At the start of the war, the United States had disavowed all territorial claims to Cuba, but this pledge did not apply to other strategic islands or Spanish possessions. While Cuba became independent under the Treaty of Paris (December 10, 1898), which formally ended the Spanish‐American War, Puerto Rico and Guam were ceded to the United States. The United States also gained control of the Philippines in return for a payment to Spain of $20 million. American acquisition of the Philippines was the most controversial aspect of the war, and the dissension was reflected in the debate between the imperialists and anti‐imperialists in the Senate regarding the ratification of the treaty. The Filipinos had fully expected the United States to grant them independence after Spain was defeated, and when that did not occur, a revolt against American rule began. Fought from 1899 to 1902, the Philippine Insurrection was more costly than the Spanish‐American War. Over 125,000 American troops were sent to the Philippines and fought a protracted guerrilla war that resulted in more than 4,000 U.S. and nearly 20,000 Filipino combat deaths.
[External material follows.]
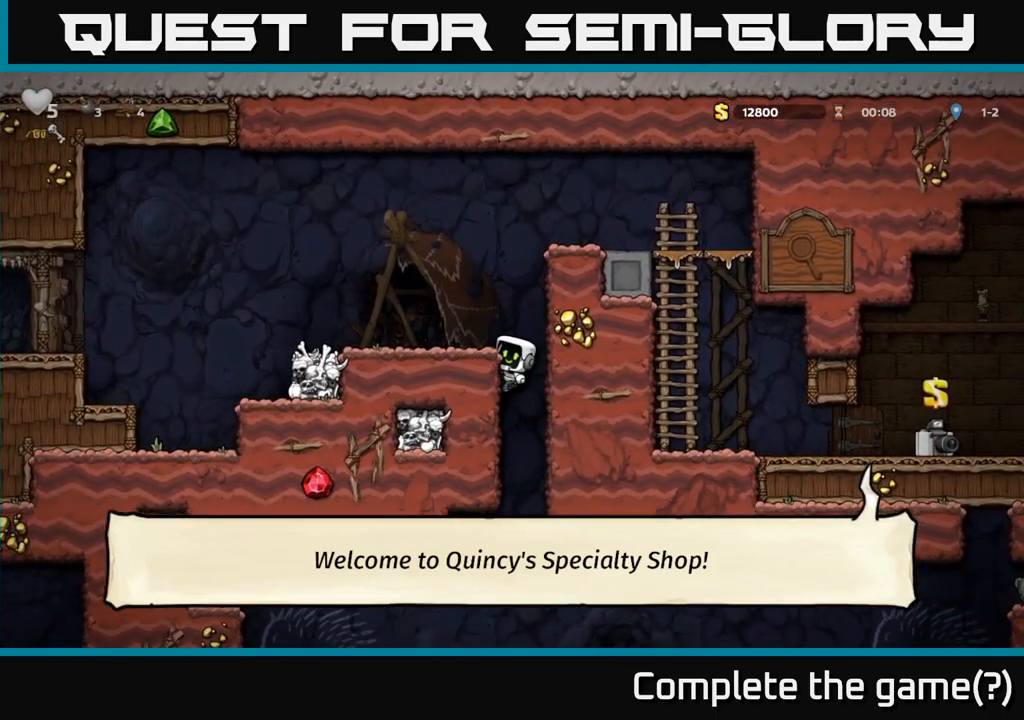
{"dt_ms": 1000, "buttons": [], "left_stick": "center"}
The cost of administering an empire proved high indeed.
China and the Open Door policy. By the 1890s, Great Britain, France, Germany, Russia, and Japan had carved out special trading privileges and spheres of influence for themselves in China. Not to be left out of a very lucrative market, Secretary of State John Hay issued a series of diplomatic notes between 1899 and 1900 that outlined what became known as the Open Door policy. The first note called on all countries to allow open access to trade with China. Even though formal responses were never received from any nation except Great Britain, Hay announced that everyone supported the American initiative. A new obstacle to trade in China arose in June 1900 when Chinese nationalists organized a revolt, the Boxer Rebellion, against foreign influence and laid siege to several embassies in Peking. Afraid that the revolt would be used as an excuse to break up the Chinese Empire, Hay called on all countries to respect the territorial and administrative integrity of China. On August 14, a joint American, British, German, Russian, and Japanese expeditionary force arrived in Peking and put down the rebellion. The United States would continue to make its presence felt in Asia as well as the Caribbean and Central America in the first decades of the twentieth century.